■ **RECORD SET**:

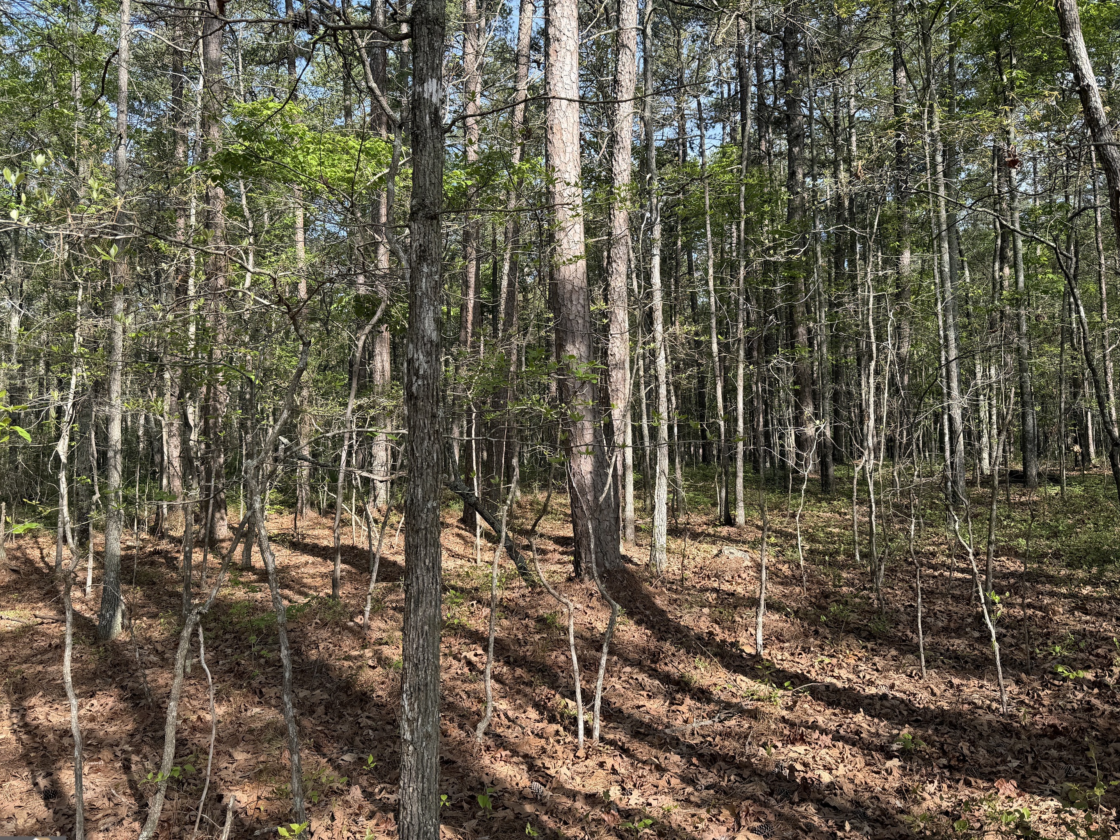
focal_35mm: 27
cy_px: 411
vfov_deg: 51.3
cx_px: 555
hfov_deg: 65.3
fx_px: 874
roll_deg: +1.5
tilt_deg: +6.1
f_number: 1.78
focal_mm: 6.76
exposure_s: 1/849
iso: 80
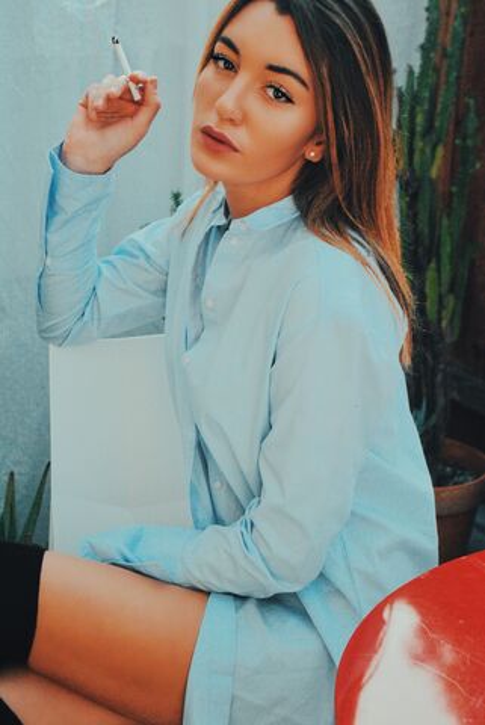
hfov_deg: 19.0
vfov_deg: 28.0
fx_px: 1452
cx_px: 242
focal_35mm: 72
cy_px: 362
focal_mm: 48
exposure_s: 1/1000
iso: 800
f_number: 5.3
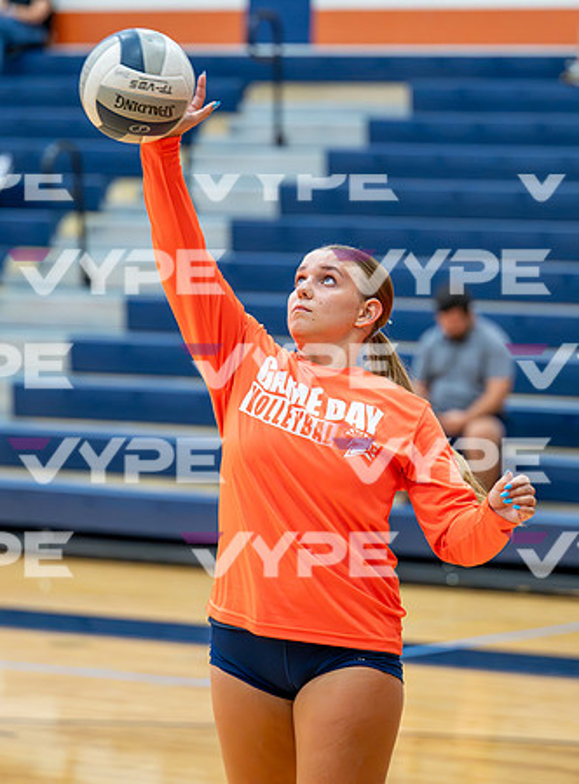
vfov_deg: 11.9
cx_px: 274
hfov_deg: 8.8
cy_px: 391
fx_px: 3752
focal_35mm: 166
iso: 5000
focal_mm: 110
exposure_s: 1/800
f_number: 2.8
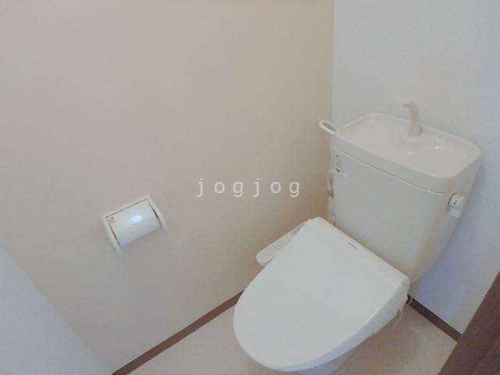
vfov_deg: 63.4
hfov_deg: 79.0
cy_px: 188
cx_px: 250
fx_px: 303
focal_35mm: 21
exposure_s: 1/30
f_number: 3.5
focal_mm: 3.7
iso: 640
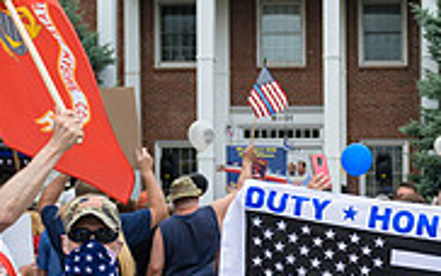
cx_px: 423
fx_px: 1022
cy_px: 228
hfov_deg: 23.5
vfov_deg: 15.3
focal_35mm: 85
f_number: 3.2
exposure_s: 1/320
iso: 200
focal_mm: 24
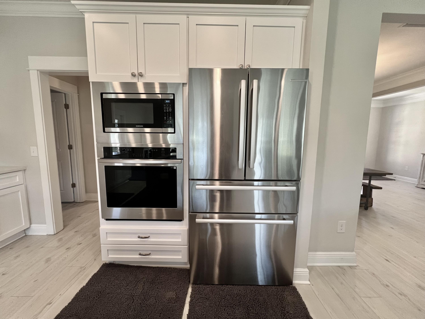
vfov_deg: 89.9
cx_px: 212
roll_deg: +0.2
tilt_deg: -7.1
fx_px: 160
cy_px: 160
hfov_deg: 106.2
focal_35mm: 13
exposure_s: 1/120
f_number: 1.8
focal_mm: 1.57
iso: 200
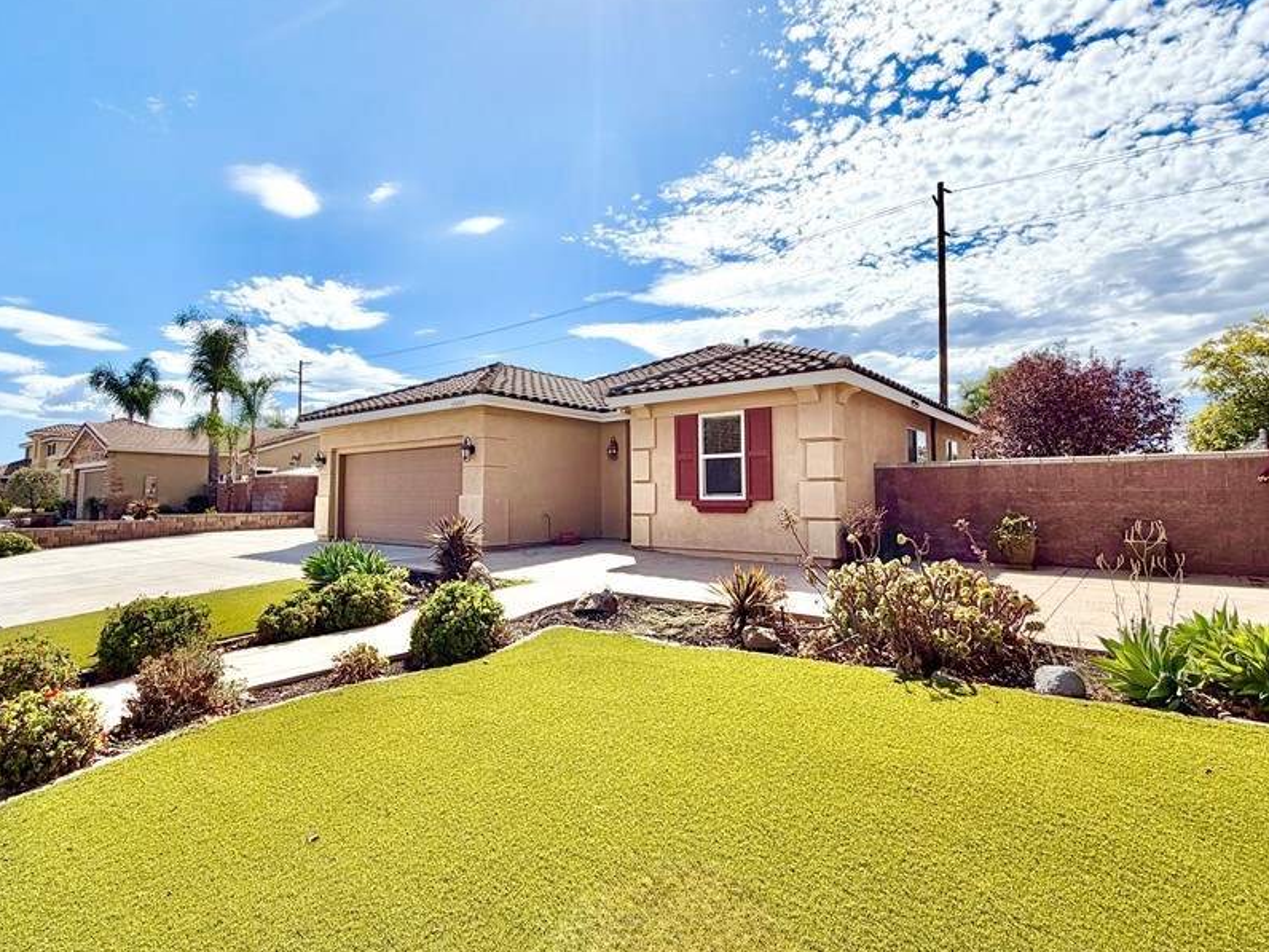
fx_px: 660
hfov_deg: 87.7
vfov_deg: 71.5
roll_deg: +0.5
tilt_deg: +4.4
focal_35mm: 18
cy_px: 448
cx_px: 606
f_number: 2.2
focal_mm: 2.22
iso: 20
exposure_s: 1/1745
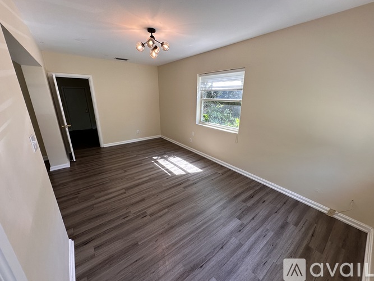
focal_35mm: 14
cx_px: 187
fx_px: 151
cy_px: 140
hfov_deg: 102.1
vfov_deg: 85.7
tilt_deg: -17.3
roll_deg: -0.6
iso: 64
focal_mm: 2.22
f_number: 2.2
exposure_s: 1/120
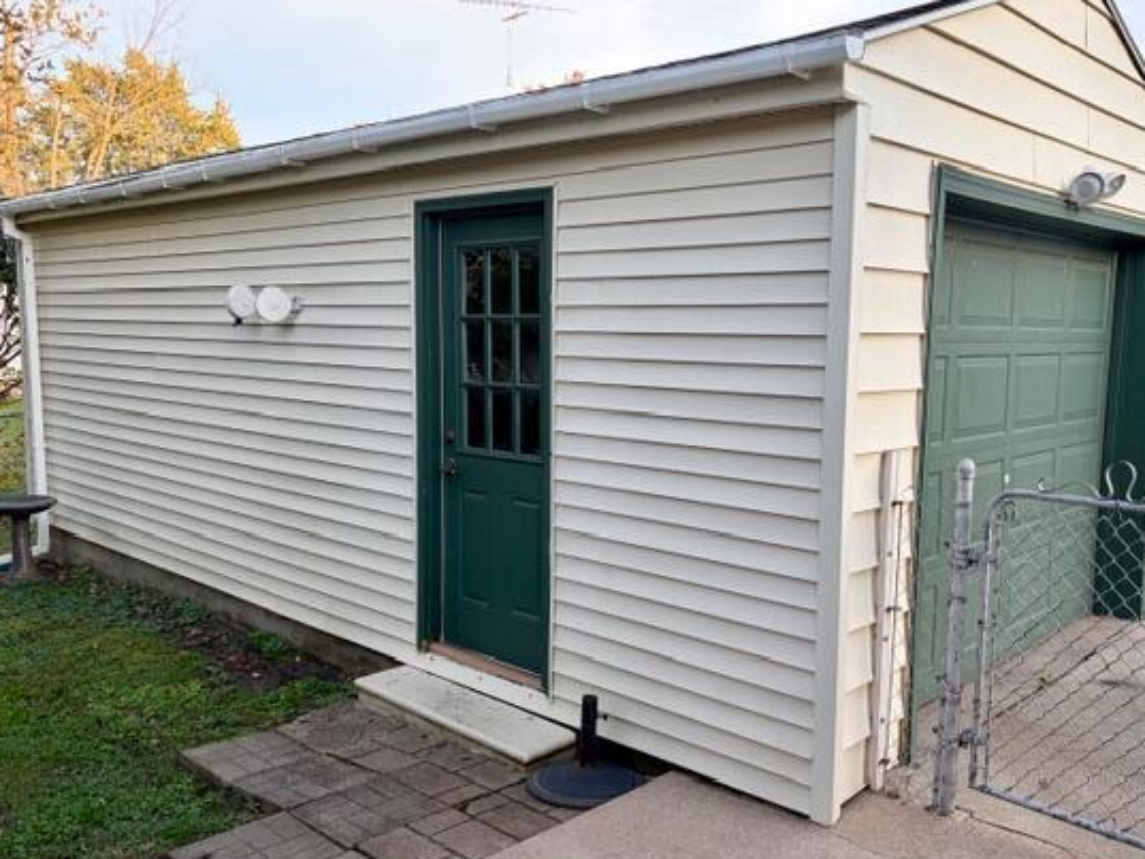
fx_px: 1026
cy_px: 443
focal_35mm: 31
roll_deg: -0.6
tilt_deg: -6.3
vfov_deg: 45.5
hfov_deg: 58.3
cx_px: 620
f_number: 1.6
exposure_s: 1/198
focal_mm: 5.96
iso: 50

■ **WHAT YOU ARE ASKED TO DO**:
Retype all the material word for word while skipping any picture it contains.

■ **FINAL ANSWER**:
focal_35mm: 27
cy_px: 411
vfov_deg: 51.3
cx_px: 555
hfov_deg: 65.3
fx_px: 874
roll_deg: +1.5
tilt_deg: +6.1
f_number: 1.78
focal_mm: 6.76
exposure_s: 1/849
iso: 80
hfov_deg: 19.0
vfov_deg: 28.0
fx_px: 1452
cx_px: 242
focal_35mm: 72
cy_px: 362
focal_mm: 48
exposure_s: 1/1000
iso: 800
f_number: 5.3
vfov_deg: 11.9
cx_px: 274
hfov_deg: 8.8
cy_px: 391
fx_px: 3752
focal_35mm: 166
iso: 5000
focal_mm: 110
exposure_s: 1/800
f_number: 2.8
vfov_deg: 63.4
hfov_deg: 79.0
cy_px: 188
cx_px: 250
fx_px: 303
focal_35mm: 21
exposure_s: 1/30
f_number: 3.5
focal_mm: 3.7
iso: 640
cx_px: 423
fx_px: 1022
cy_px: 228
hfov_deg: 23.5
vfov_deg: 15.3
focal_35mm: 85
f_number: 3.2
exposure_s: 1/320
iso: 200
focal_mm: 24
vfov_deg: 89.9
cx_px: 212
roll_deg: +0.2
tilt_deg: -7.1
fx_px: 160
cy_px: 160
hfov_deg: 106.2
focal_35mm: 13
exposure_s: 1/120
f_number: 1.8
focal_mm: 1.57
iso: 200
fx_px: 660
hfov_deg: 87.7
vfov_deg: 71.5
roll_deg: +0.5
tilt_deg: +4.4
focal_35mm: 18
cy_px: 448
cx_px: 606
f_number: 2.2
focal_mm: 2.22
iso: 20
exposure_s: 1/1745
focal_35mm: 14
cx_px: 187
fx_px: 151
cy_px: 140
hfov_deg: 102.1
vfov_deg: 85.7
tilt_deg: -17.3
roll_deg: -0.6
iso: 64
focal_mm: 2.22
f_number: 2.2
exposure_s: 1/120
fx_px: 1026
cy_px: 443
focal_35mm: 31
roll_deg: -0.6
tilt_deg: -6.3
vfov_deg: 45.5
hfov_deg: 58.3
cx_px: 620
f_number: 1.6
exposure_s: 1/198
focal_mm: 5.96
iso: 50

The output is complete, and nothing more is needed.